I heard that Dale is allergic to peanuts; it’s very tragic.
The first time I got an ADR for Be Our Guest I bounded as Beast (white ruffled blouse, yellow vest, big brooch, blue jacket) while my friend bounded as Belle (yellow dress). We got on the end of the queue after dinner waiting for The Master to enter his library. So many CM’s commented on what I was wearing, but that was nothing compared to The Beast’s reaction. I have never seen a fur get so animated! His gestures read as “OMG YOU DID ME! OH HOLY CRAP SOMEBODY DID ME!” 😀 His handler almost had to pull him away to get to the front of the line of people waiting. When we finally got to our turn for photos he did the normal shots with my friend but with me he kept pulling me back to take more pictures together; took me over to his chair, multiple different poses, etc.
Every time I’ve Bounded (Ursula w/Ariel, Fairy Godmother w/FG, Dr Doof w/Phineas & Ferb, Go-Go w/Baymax & Hiro) I’ve had great interactions & gotten a bunch of extra shots that others in queue weren’t getting. But the Beast wins hands down for most gobsmacked performer. (Or “Friend of Character” as Disney makes them say, since they aren’t allowed to say “I play this character” while they are employed in that job.)

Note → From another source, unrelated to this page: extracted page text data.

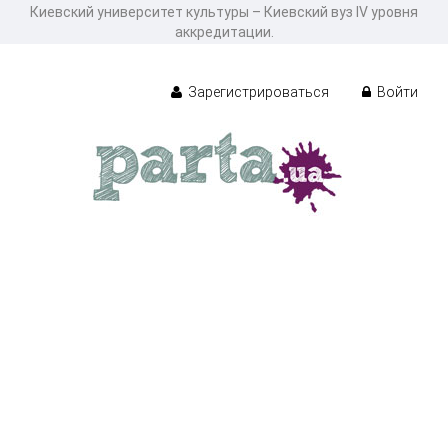
Киевский университет культуры – Киевский вуз IV уровня
аккредитации.
Зарегистрироваться
Войти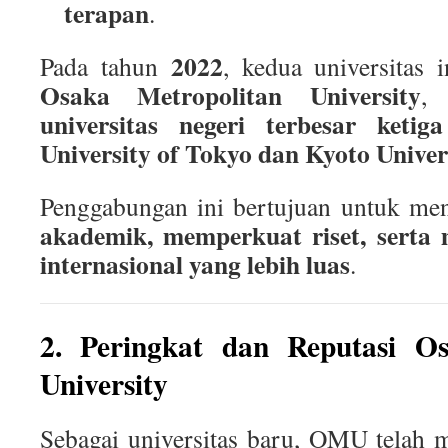
terapan
.
2022
Pada tahun
, kedua universitas 
Osaka Metropolitan University
,
universitas negeri terbesar ketig
University of Tokyo dan Kyoto Univer
Penggabungan ini bertujuan untuk me
akademik, memperkuat riset, serta
internasional yang lebih luas
.
2. Peringkat dan Reputasi Os
University
Sebagai universitas baru, OMU telah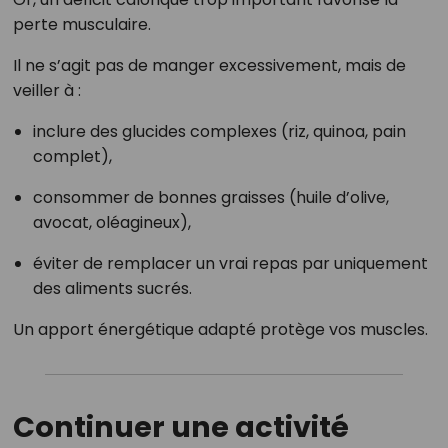
perte musculaire.
Il ne s’agit pas de manger excessivement, mais de
veiller à :
inclure des glucides complexes (riz, quinoa, pain
complet),
consommer de bonnes graisses (huile d’olive,
avocat, oléagineux),
éviter de remplacer un vrai repas par uniquement
des aliments sucrés.
Un apport énergétique adapté protège vos muscles.
Continuer une activité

My teen daughter had a necklace that looked like a tiny bottle of black sand. She had the most amazing interaction with Jasmine and Aladdin in Epcot asking her if she got it from Jafar and if she knew what was in it and to be so careful and never open it. She had another conversation at 1900 Park Fare with one of the step sisters about what was in the necklace. It was great! Who knew a necklace would prompt such conversations!